Imagine taking Justin Vernon out of Bon Iver and replacing him with a female English vocalist; the results would probably sound akin to Bombay Bicycle Club’s backing vocalist’s, Lucy Rose, most recent independent release, Like I Used To.
Lucy Rose entered the music world on drums, but transitioned to guitar and songwriting in grade school, only to perform live during her college years. At this time she met Jack Steadman of Bombay Bicycle Club, appearing on Flaws and A Different Kind of Fix.
Rose’s latest release certainly has the musings of a post break-up album, but not in the sense that we’ve been commonly accustomed to. Comparable to Eels’s Electro-Shock Blues, Like I Used To begins to radiate a more optimistic view about halfway through the album, especially around the track “Be Alright,” where Rose begins to recognize that life goes on from whatever hardships she experienced in the past. “Bikes” is also surprisingly optimistic, also including a striking xylophone solo, reminiscent of when The White Stripes released Get Behind Me Satan, surprising everyone with xylophone features on the album.

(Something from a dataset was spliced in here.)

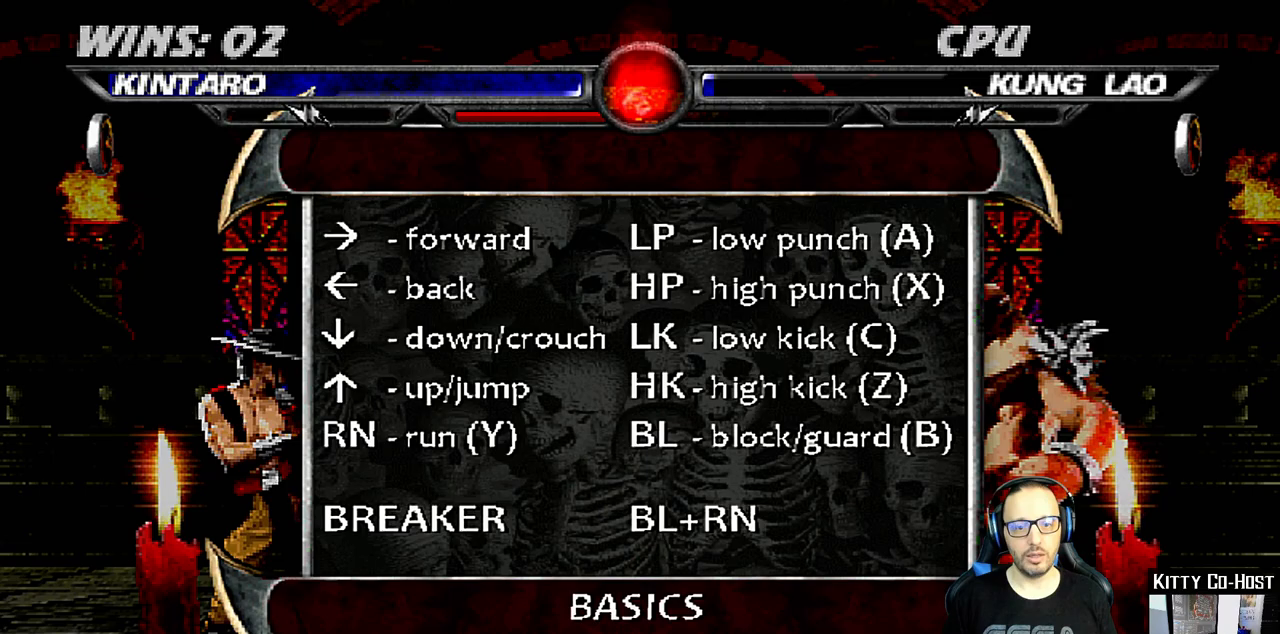
{"buttons": [], "left_stick": "center", "right_stick": "center", "events": []}
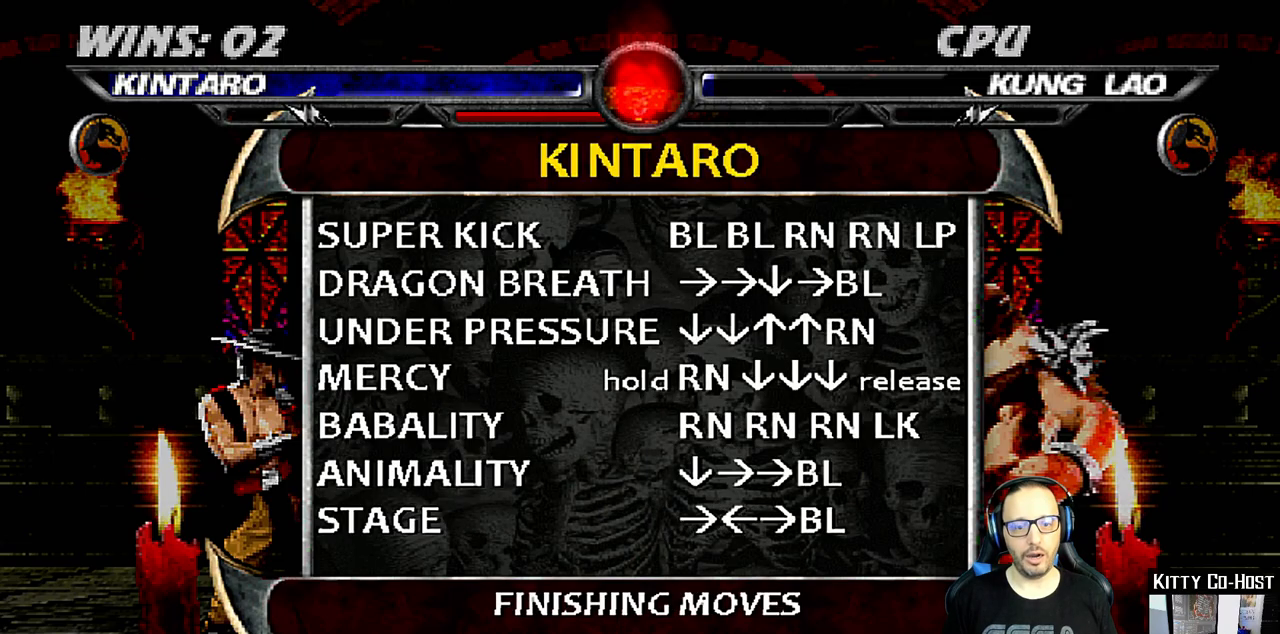
{"buttons": [], "left_stick": "center", "right_stick": "center", "events": []}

The album doesn’t start out this way, however. Rose begins the album with “Red Face,” a track lamenting her relationship's recent split. As the rhythm guitar breaks through the track it reveals Rose as less desperate and more accepting of the recent occurrences. This is certainly not your typical break-up album.
Rose’s musicality in the studio is, honestly, somewhat lacking. Most of the Middle of the Road consists of a simple acoustic guitar, with the occasional rhythm breakdown. Rose truly shines in concert though. Often accompanied by Björn Ågren, Sam Nadel, and Simba Bhebhe, the four create an incredible performance with a Jack White-esque rhythm guitar and grooving bass-lines. Combine these musicians together and Lucy Rose transforms from simply a female Bon Iver, into a sound not unlike Battles’ Gloss Drop album with an additional female vocalist. Lucy Rose’s live performance is able to win over a suspicious audience with the tip of a hat; many shows start slowly, but by the end, the audience wants an encore from the opening act themselves.
For a debut album, Middle of the Road is brilliant, yet it doesn’t quite set Lucy Rose as a master of her art form. Regardless, it is safe to assume that there will be more quality material produced by Rose and her gang of musicians in the future. Rose’s live performance though is truly spectacular, out-performing the studio album by a long shot.